Football fans certainly won’t wait that long.
Brady has won 11 of the 16 meetings against Manning, but they’re 2-2 in the playoffs, including Denver’s 26-16 win in the conference championship game two years ago.
The 17th chapter was slated for November before Manning went out with a foot injury that pushed longtime backup Brock Osweiler into the starting — and starring — role.
Osweiler led the Broncos back from a two-touchdown, fourth-quarter deficit against New England on Nov. 29 in a game Denver won 30-24 in overtime. Manning had just gotten out of his cast and watched that game from the locker room after shaking Brady’s hand in pregame warm-ups.
He returned to action in the season finale, his cameo propelling the Broncos past San Diego and into the AFC’s No. 1 seed that ensures Brady & Co. will have to play at altitude in their fifth consecutive trip to the conference championship game.
Just before kickoff Sunday, a strong wind blew over the Rocky Mountains, wreaking havoc on passes and kicks alike, although Brandon McManus tied an NFL playoff record by converting all five of his field-goal attempts and Chris Boswell made all three of his.
Manning’s teammates dropped seven passes but came through in crunch time. Denver is 10-3 in games decided by seven points or fewer, and Manning said being battle-tested helped them on this blustery night.
With Denver down 13-12 with less than 10 minutes left, cornerback Bradley Roby, burned time and again, punched the ball from Fitzgerald Toussaint’s arms and teammate DeMarcus Ware recovered at the Denver 35-yard line.
“Perfect timing,” Roby said.
Toussaint, who scored his first career TD in the first half, took it hard and blamed himself.
“This is not all on him by any means,” Roethlisberger said. “It’s on all of us.”
After Toussaint’s fumble, Manning went to work, driving Denver to its only touchdown, a 1-yard run by C.J. Anderson, followed by Demaryius Thomas’ catch on the 2-pointer that put Denver ahead 20-13 with three minutes left.
That was Manning’s 55th winning drive in the fourth quarter or overtime, extending one of the dozen NFL records he owns.
Ware’s sack ended Pittsburgh’s next drive and McManus kicked his fifth field goal, joking it was such a tricky crosswind that he just kept aiming “at the guy holding the beer in the top left corner.”
Boswell made a 47-yarder with 19 seconds left, but Anderson recovered the onside kick.
Manning credited Denver’s NFL-best defense for thwarting a team that piled up 34 points on them last month and an offense that stayed patient.

........

→ **Requirement 1**
Write out the game report between "Just before kickoff" and "this blustery night.", inclusive.
→ **Requirement 2**
In the game report, how many of his field-goal attempts did Brandon McManus convert?
→ **Requirement 3**
Summarize the game report in two sentences.
You won't need the records for any of this.

........

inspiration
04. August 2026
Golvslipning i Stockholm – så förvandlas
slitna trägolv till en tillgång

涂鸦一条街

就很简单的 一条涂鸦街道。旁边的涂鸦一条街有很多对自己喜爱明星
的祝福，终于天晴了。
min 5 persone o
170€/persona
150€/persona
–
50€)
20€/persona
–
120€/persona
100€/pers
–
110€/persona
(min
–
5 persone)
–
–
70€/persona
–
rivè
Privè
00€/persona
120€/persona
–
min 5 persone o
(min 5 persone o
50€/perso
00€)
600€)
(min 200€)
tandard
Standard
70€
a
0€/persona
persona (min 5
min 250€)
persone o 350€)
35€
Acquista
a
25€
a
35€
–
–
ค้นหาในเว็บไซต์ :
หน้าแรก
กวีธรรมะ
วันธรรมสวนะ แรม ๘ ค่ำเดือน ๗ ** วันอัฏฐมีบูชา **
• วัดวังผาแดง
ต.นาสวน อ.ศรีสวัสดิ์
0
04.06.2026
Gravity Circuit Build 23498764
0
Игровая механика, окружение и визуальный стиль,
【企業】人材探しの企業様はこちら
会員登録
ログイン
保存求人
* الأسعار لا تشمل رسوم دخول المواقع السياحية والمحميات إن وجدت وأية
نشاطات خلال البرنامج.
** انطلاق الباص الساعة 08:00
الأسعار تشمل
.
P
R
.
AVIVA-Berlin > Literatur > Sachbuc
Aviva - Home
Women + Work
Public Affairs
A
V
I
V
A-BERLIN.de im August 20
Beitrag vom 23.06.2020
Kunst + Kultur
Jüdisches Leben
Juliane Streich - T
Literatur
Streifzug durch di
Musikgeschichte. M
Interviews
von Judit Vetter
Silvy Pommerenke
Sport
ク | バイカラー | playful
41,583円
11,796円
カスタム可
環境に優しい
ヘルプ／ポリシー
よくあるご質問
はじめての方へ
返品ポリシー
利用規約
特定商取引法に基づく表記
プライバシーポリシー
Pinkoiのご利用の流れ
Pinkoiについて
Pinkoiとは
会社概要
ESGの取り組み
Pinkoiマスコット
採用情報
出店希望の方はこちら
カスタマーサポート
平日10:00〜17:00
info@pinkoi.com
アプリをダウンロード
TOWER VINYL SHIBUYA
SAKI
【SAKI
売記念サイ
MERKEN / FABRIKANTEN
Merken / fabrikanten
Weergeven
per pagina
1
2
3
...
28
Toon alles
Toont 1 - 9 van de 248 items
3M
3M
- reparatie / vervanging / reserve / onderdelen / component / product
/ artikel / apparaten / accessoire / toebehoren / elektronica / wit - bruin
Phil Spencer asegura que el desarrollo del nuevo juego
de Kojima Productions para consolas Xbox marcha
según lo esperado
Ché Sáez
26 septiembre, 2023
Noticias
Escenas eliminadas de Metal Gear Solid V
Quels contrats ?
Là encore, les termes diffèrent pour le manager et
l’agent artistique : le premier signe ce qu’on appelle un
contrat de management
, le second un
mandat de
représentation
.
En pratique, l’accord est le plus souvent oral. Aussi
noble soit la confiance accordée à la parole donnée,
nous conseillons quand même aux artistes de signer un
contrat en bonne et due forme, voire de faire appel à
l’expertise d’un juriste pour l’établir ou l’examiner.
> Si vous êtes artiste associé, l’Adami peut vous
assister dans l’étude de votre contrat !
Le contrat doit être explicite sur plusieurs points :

........

→ **Task response 1**
Just before kickoff Sunday, a strong wind blew over the Rocky Mountains, wreaking havoc on passes and kicks alike, although Brandon McManus tied an NFL playoff record by converting all five of his field-goal attempts and Chris Boswell made all three of his.
Manning’s teammates dropped seven passes but came through in crunch time. Denver is 10-3 in games decided by seven points or fewer, and Manning said being battle-tested helped them on this blustery night.

→ **Task response 2**
All five.

→ **Task response 3**
With Denver trailing 13-12 in the fourth quarter, Bradley Roby forced a Fitzgerald Toussaint fumble, and Manning then drove the Broncos to a C.J. Anderson touchdown and a 2-point conversion for a 20-13 lead. In strong wind that disrupted passes and kicks, McManus made all five of his field goals, and after Boswell's late 47-yarder, Anderson recovered the onside kick.